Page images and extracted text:
=======

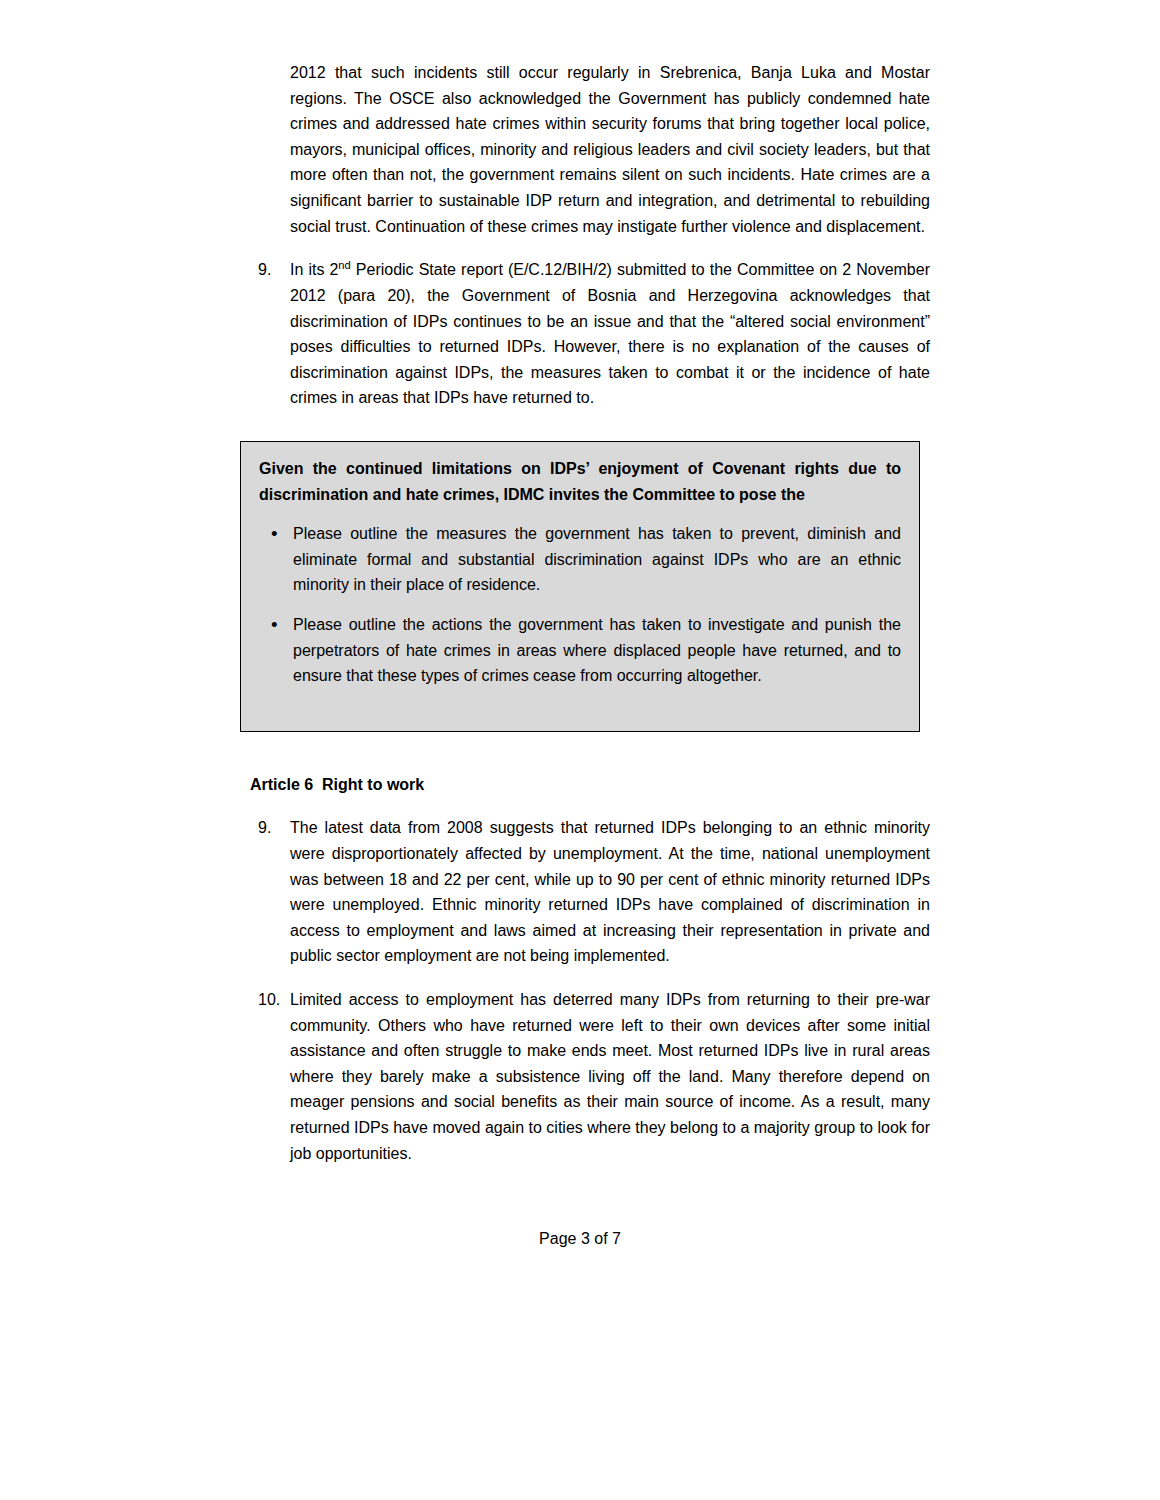2012 that such incidents still occur regularly in Srebrenica, Banja Luka and Mostar regions. The OSCE also acknowledged the Government has publicly condemned hate crimes and addressed hate crimes within security forums that bring together local police, mayors, municipal offices, minority and religious leaders and civil society leaders, but that more often than not, the government remains silent on such incidents. Hate crimes are a significant barrier to sustainable IDP return and integration, and detrimental to rebuilding social trust. Continuation of these crimes may instigate further violence and displacement.
In its 2nd Periodic State report (E/C.12/BIH/2) submitted to the Committee on 2 November 2012 (para 20), the Government of Bosnia and Herzegovina acknowledges that discrimination of IDPs continues to be an issue and that the “altered social environment” poses difficulties to returned IDPs. However, there is no explanation of the causes of discrimination against IDPs, the measures taken to combat it or the incidence of hate crimes in areas that IDPs have returned to.
Given the continued limitations on IDPs’ enjoyment of Covenant rights due to discrimination and hate crimes, IDMC invites the Committee to pose the
Please outline the measures the government has taken to prevent, diminish and eliminate formal and substantial discrimination against IDPs who are an ethnic minority in their place of residence.
Please outline the actions the government has taken to investigate and punish the perpetrators of hate crimes in areas where displaced people have returned, and to ensure that these types of crimes cease from occurring altogether.
Article 6 Right to work
The latest data from 2008 suggests that returned IDPs belonging to an ethnic minority were disproportionately affected by unemployment. At the time, national unemployment was between 18 and 22 per cent, while up to 90 per cent of ethnic minority returned IDPs were unemployed. Ethnic minority returned IDPs have complained of discrimination in access to employment and laws aimed at increasing their representation in private and public sector employment are not being implemented.
Limited access to employment has deterred many IDPs from returning to their pre-war community. Others who have returned were left to their own devices after some initial assistance and often struggle to make ends meet. Most returned IDPs live in rural areas where they barely make a subsistence living off the land. Many therefore depend on meager pensions and social benefits as their main source of income. As a result, many returned IDPs have moved again to cities where they belong to a majority group to look for job opportunities.
Page 3 of 7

=======

Pictures stay out, and every line of the records is transcribed exactly.

2012 that such incidents still occur regularly in Srebrenica, Banja Luka and Mostar regions. The OSCE also acknowledged the Government has publicly condemned hate crimes and addressed hate crimes within security forums that bring together local police, mayors, municipal offices, minority and religious leaders and civil society leaders, but that more often than not, the government remains silent on such incidents. Hate crimes are a significant barrier to sustainable IDP return and integration, and detrimental to rebuilding social trust. Continuation of these crimes may instigate further violence and displacement.
In its 2nd Periodic State report (E/C.12/BIH/2) submitted to the Committee on 2 November 2012 (para 20), the Government of Bosnia and Herzegovina acknowledges that discrimination of IDPs continues to be an issue and that the “altered social environment” poses difficulties to returned IDPs. However, there is no explanation of the causes of discrimination against IDPs, the measures taken to combat it or the incidence of hate crimes in areas that IDPs have returned to.
Given the continued limitations on IDPs’ enjoyment of Covenant rights due to discrimination and hate crimes, IDMC invites the Committee to pose the
Please outline the measures the government has taken to prevent, diminish and eliminate formal and substantial discrimination against IDPs who are an ethnic minority in their place of residence.
Please outline the actions the government has taken to investigate and punish the perpetrators of hate crimes in areas where displaced people have returned, and to ensure that these types of crimes cease from occurring altogether.
Article 6 Right to work
The latest data from 2008 suggests that returned IDPs belonging to an ethnic minority were disproportionately affected by unemployment. At the time, national unemployment was between 18 and 22 per cent, while up to 90 per cent of ethnic minority returned IDPs were unemployed. Ethnic minority returned IDPs have complained of discrimination in access to employment and laws aimed at increasing their representation in private and public sector employment are not being implemented.
Limited access to employment has deterred many IDPs from returning to their pre-war community. Others who have returned were left to their own devices after some initial assistance and often struggle to make ends meet. Most returned IDPs live in rural areas where they barely make a subsistence living off the land. Many therefore depend on meager pensions and social benefits as their main source of income. As a result, many returned IDPs have moved again to cities where they belong to a majority group to look for job opportunities.
Page 3 of 7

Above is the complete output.